Right away, it’s clear ABAC is cleaner. It eliminates the man in the middle and puts the users right in touch with the assets. The abstraction layer RBAC provides has become overhead in the face of the new ways the assets can govern themselves. The rules assets can use via their applications are more than enough to give flexibility to the asset owners. And since the users are likely to have a good set of attributes to draw on for evaluating their claim to access, there is no reason to add the other layer of roles to mitigate. The rules can simply evaluate attributes and be quite abstracted from the actual users. And since it’s much more likely that attribute stores are well maintained since they are linked to HR and other time and legally sensitive business drivers, there is much less likely to be issues with asset owners outpacing the maintenance of their source of access control information.

Of course, roles are not simply going away. The role of roles is changing. The new picture is really more like this:

The roles are not directly involved with access control rules – except perhaps that they may show up as an attribute of the user and be used in the rules evaluations. But the roles are very useful in the administration of massive sets of users. They are also very useful in the attestation, auditing and other security and identity processes around entitlement management. Maybe it’s time to think of RBEC, Role Based Entitlement Control. The idea being that entitlements, the security view of business rules for access, are governed and audited via roles. But we can keep the OLTP side of access control, the effective controls, in an ABAC form.

That’s a lot of typing. Hope someone finds it useful…

entitlements and access – separate but equal?

So I’ve finally had the time to digest a lot of the materials and notes I collected at catalyst 2009. Though the identity track had a lot of content around many topics, there was one theme I kept hearing again and again. Access control is king. That’s not news, but it seems like everyone is just coming back from role management, provisioning and other IAM projects to find that the core issue is still waiting to be solved.

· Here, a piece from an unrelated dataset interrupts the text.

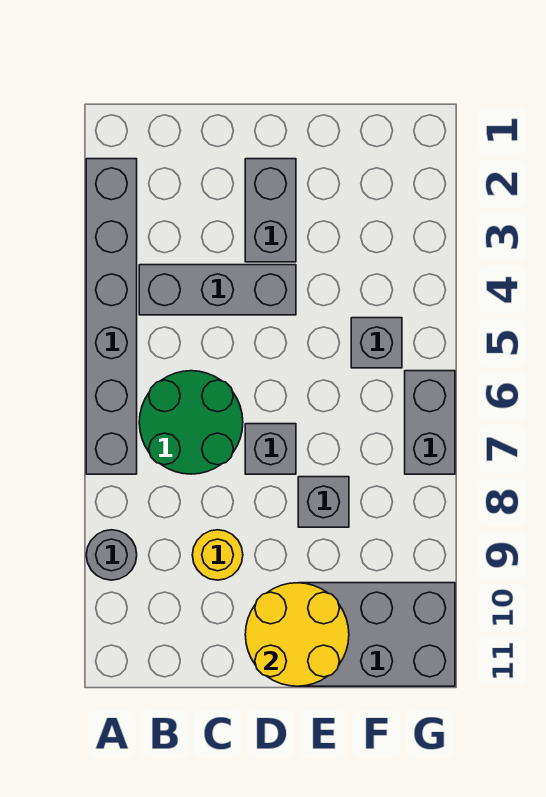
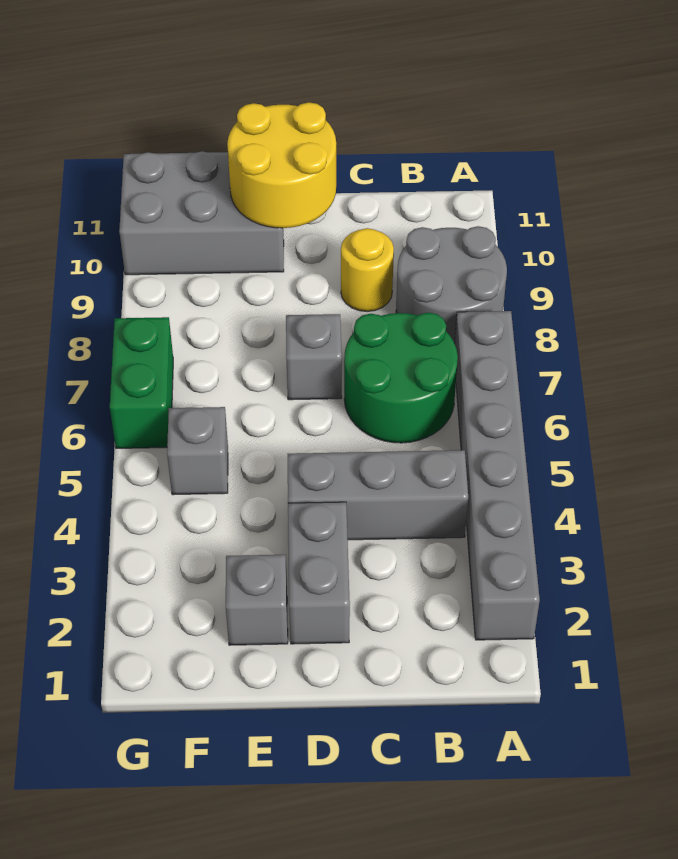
grey 1x1 round brick [86,530,137,580] -> grey 2x2 round brick [396,226,507,343]
grey 1x1 brick [298,477,349,527] -> grey 1x1 brick moved to [226,555,288,645]
grey 1x2 brick [405,371,455,474] -> green 1x2 brick [110,317,173,448]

The other thing that seemed to emerge, at least to me, was a distinction between the definition of entitlement management and access management. Entitlement management is the practice of deciding what business functions a person should have access to. So a statement about entitlements would be: “Sally Brown the Accounting Director may sign off to close the books at the end of a quarter”. That may be recorded in a system. And I think that is the ultimate goal of systems like Aveksa, Sailpoint and CA/Eurekify. But what seems to happen in those systems in a practical sense is that people record things at a technical level. So they end up with statements like: “people belonging to a group with an ID of 3345 may execute the sys_plx_camp_fog procedure in the PROD system”. Of course, that is useful to know. But it is still something that needs to be decoded. To their credit, all the systems let you put friendly names around these things, but that doesn’t address the core issue. The core issue is that people are using an entitlements tool to solve access issues. It is a process issue.

Access management is the practice of encoding and enforcing entitlements in the IT infrastructure. It’s where the rubber meets the road. So things in your access management solution should actually be able to touch your infrastructure and make it listen to policy. This type of tool has been around forever. Quest’s own ActiveRoles Server, Privilege Manager for Unix and others perform this role in various types of infrastructure. Another prime example is Keystone from BiTKOO, which does this using all the new OASIS pizzazz of XACML, PDPs, PEPs and such. And just like the entitlements tools get abused by the IT staff to do technical duties, you also see these tools getting pulled by the business to try and to entitlements work.

Of course, all of this goes back to that ever present prime mover in identity – compliance. Not the only reason people do IAM work, but one of the major drivers to be sure. And so the use of one product to do entitlements and access work is natural because people are trying to get things done under time constraints to avoid failures in the next audit and also under budget constraint since they (IT) are spending someone else’s money to do it.